▶ _CHALLENGE_:
In every one of the records below, rename "city" to "locality" and reproduce the lines with nothing else changed. Leave the pictures out of your answer.

[Stored items]
★ ★ ★ ★ ★

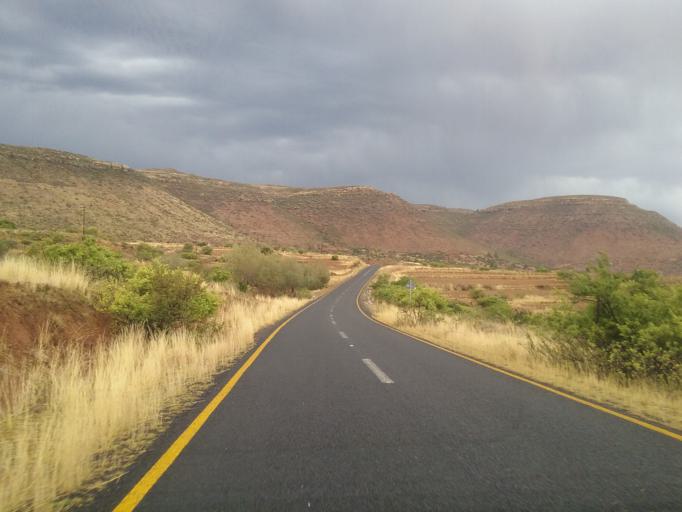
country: LS
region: Quthing
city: Quthing
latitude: -30.3453
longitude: 27.7187
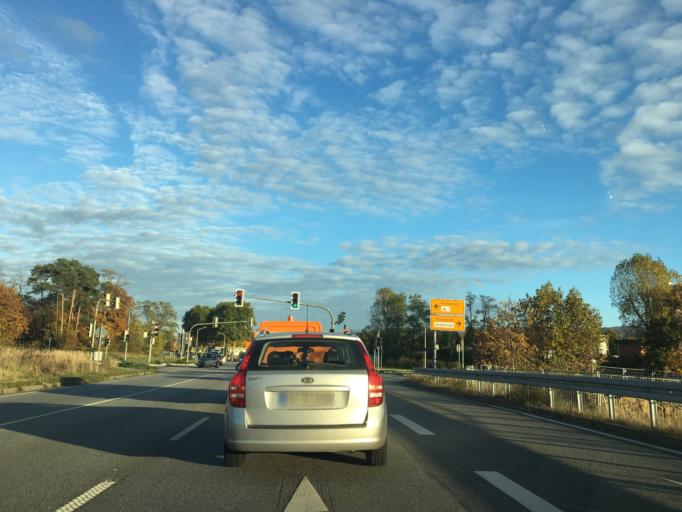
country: DE
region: Hesse
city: Pfungstadt
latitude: 49.8145
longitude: 8.6195
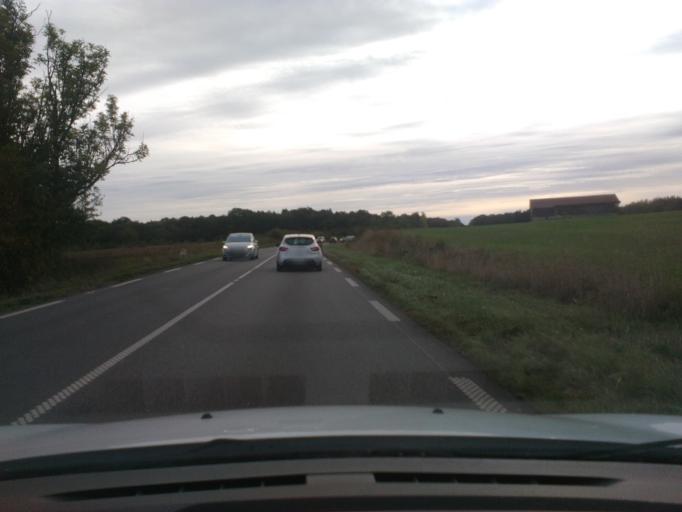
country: FR
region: Lorraine
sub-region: Departement des Vosges
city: Aydoilles
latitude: 48.2707
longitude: 6.5604
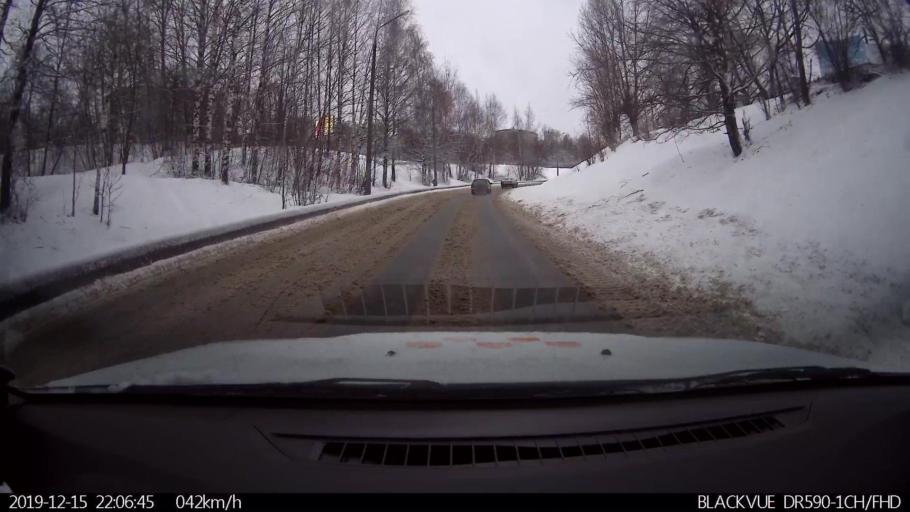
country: RU
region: Nizjnij Novgorod
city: Nizhniy Novgorod
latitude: 56.2416
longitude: 43.9620
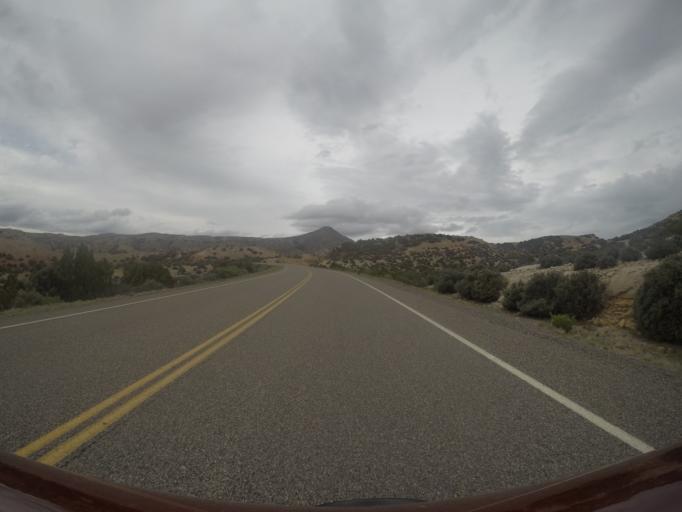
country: US
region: Wyoming
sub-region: Big Horn County
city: Lovell
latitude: 45.0080
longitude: -108.2684
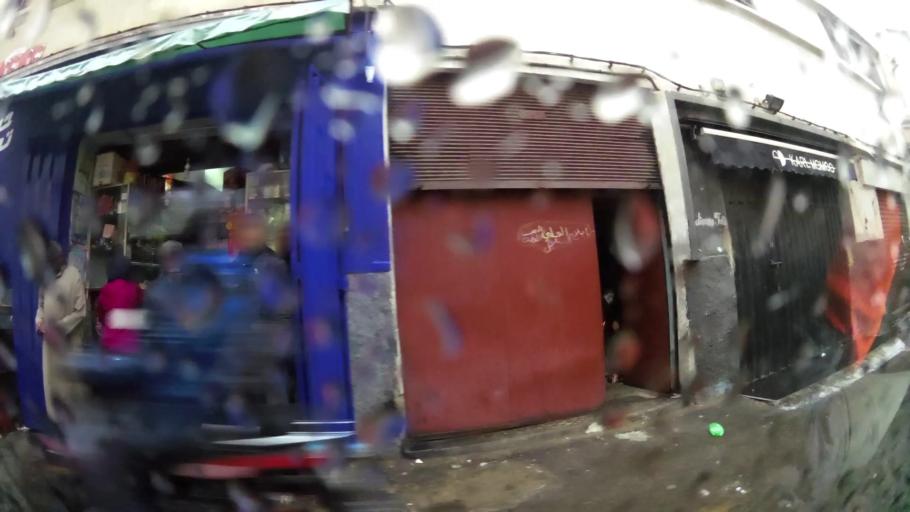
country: MA
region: Grand Casablanca
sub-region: Casablanca
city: Casablanca
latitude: 33.5718
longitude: -7.6071
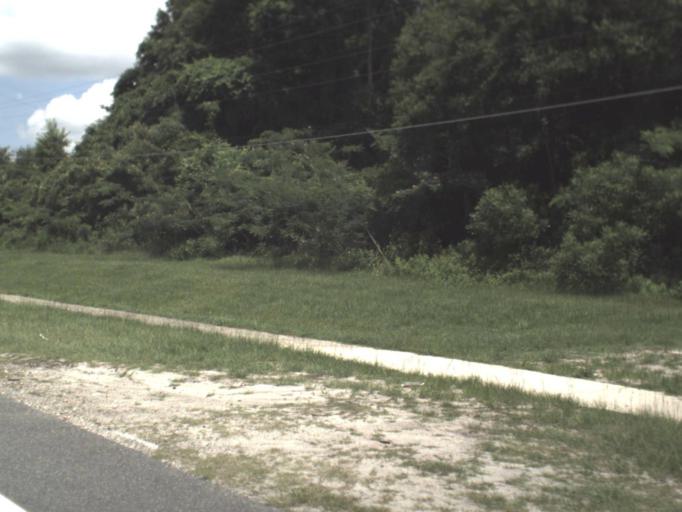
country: US
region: Florida
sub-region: Alachua County
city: High Springs
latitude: 29.8026
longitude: -82.5177
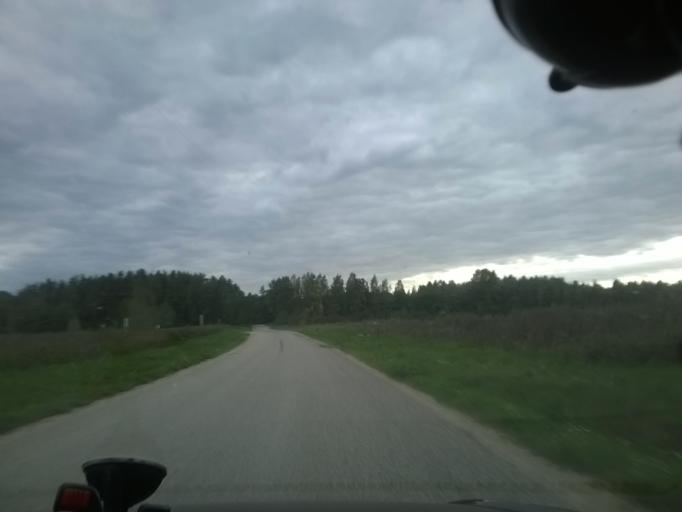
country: EE
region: Vorumaa
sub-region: Voru linn
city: Voru
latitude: 57.8196
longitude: 27.1205
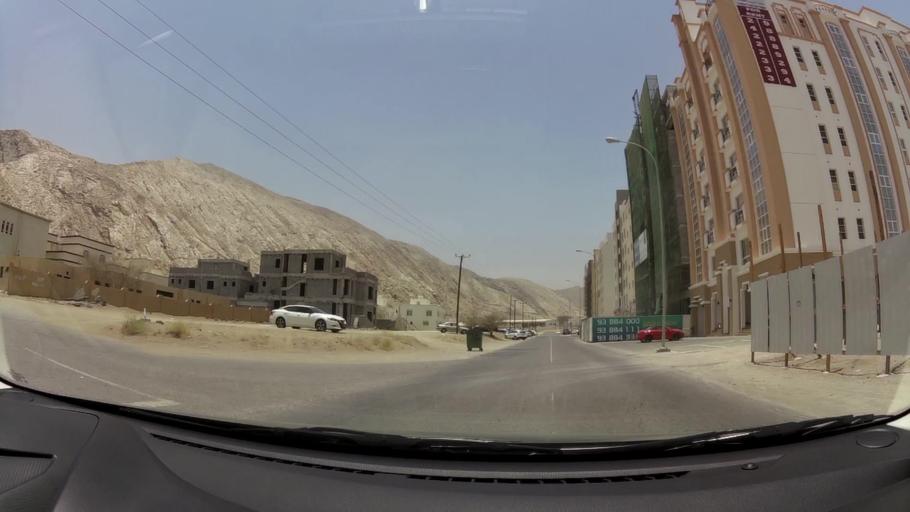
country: OM
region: Muhafazat Masqat
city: Bawshar
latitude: 23.5639
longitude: 58.4203
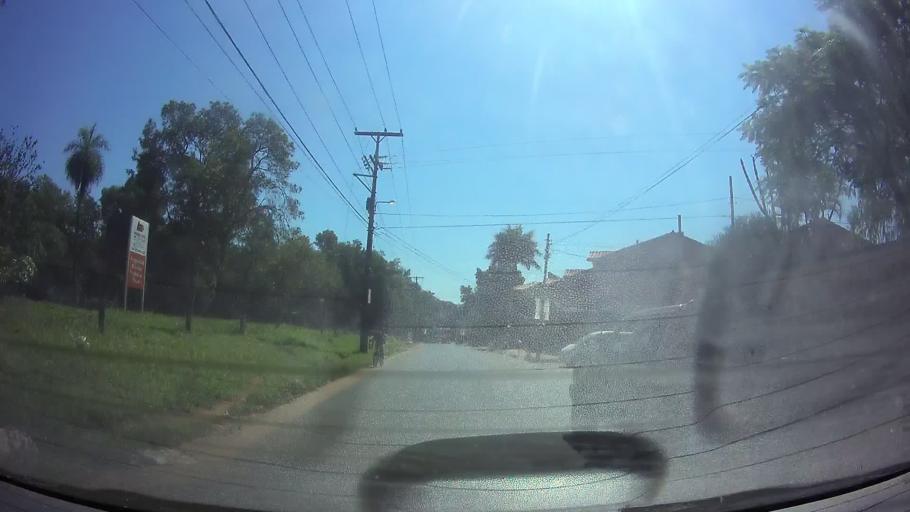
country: PY
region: Central
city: Fernando de la Mora
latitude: -25.3187
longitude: -57.5217
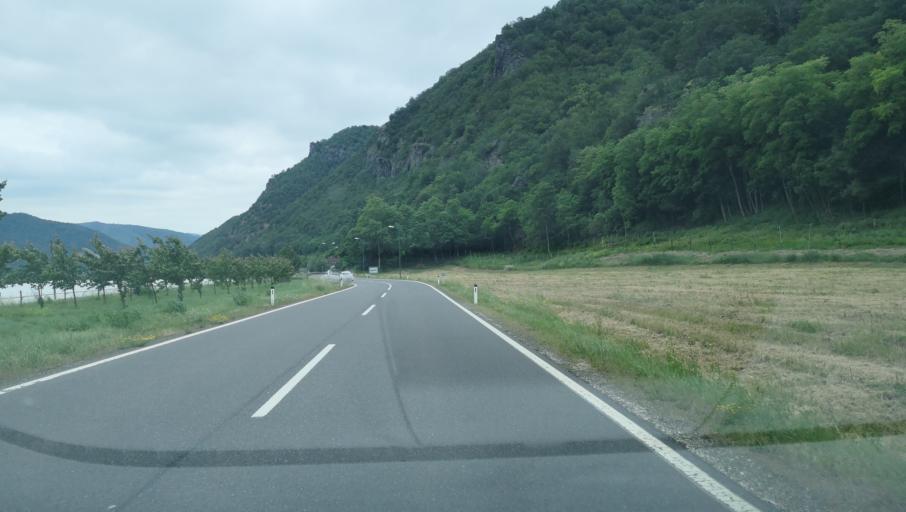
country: AT
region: Lower Austria
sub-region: Politischer Bezirk Krems
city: Aggsbach
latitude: 48.3134
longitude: 15.4132
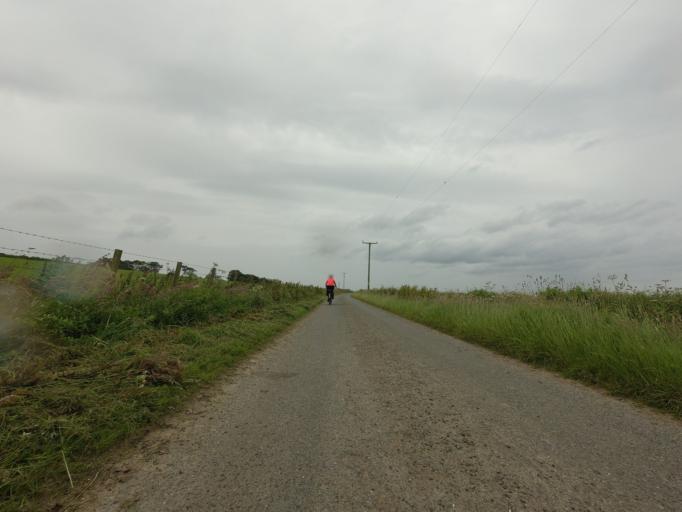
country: GB
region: Scotland
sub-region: Moray
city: Cullen
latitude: 57.6683
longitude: -2.7669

★ ★ ★ ★ ★

▶ _WRITTEN SOLUTION_:
country: LS
region: Quthing
locality: Quthing
latitude: -30.3453
longitude: 27.7187
country: DE
region: Hesse
locality: Pfungstadt
latitude: 49.8145
longitude: 8.6195
country: FR
region: Lorraine
sub-region: Departement des Vosges
locality: Aydoilles
latitude: 48.2707
longitude: 6.5604
country: RU
region: Nizjnij Novgorod
locality: Nizhniy Novgorod
latitude: 56.2416
longitude: 43.9620
country: US
region: Wyoming
sub-region: Big Horn County
locality: Lovell
latitude: 45.0080
longitude: -108.2684
country: MA
region: Grand Casablanca
sub-region: Casablanca
locality: Casablanca
latitude: 33.5718
longitude: -7.6071
country: US
region: Florida
sub-region: Alachua County
locality: High Springs
latitude: 29.8026
longitude: -82.5177
country: EE
region: Vorumaa
sub-region: Voru linn
locality: Voru
latitude: 57.8196
longitude: 27.1205
country: OM
region: Muhafazat Masqat
locality: Bawshar
latitude: 23.5639
longitude: 58.4203
country: PY
region: Central
locality: Fernando de la Mora
latitude: -25.3187
longitude: -57.5217
country: AT
region: Lower Austria
sub-region: Politischer Bezirk Krems
locality: Aggsbach
latitude: 48.3134
longitude: 15.4132
country: GB
region: Scotland
sub-region: Moray
locality: Cullen
latitude: 57.6683
longitude: -2.7669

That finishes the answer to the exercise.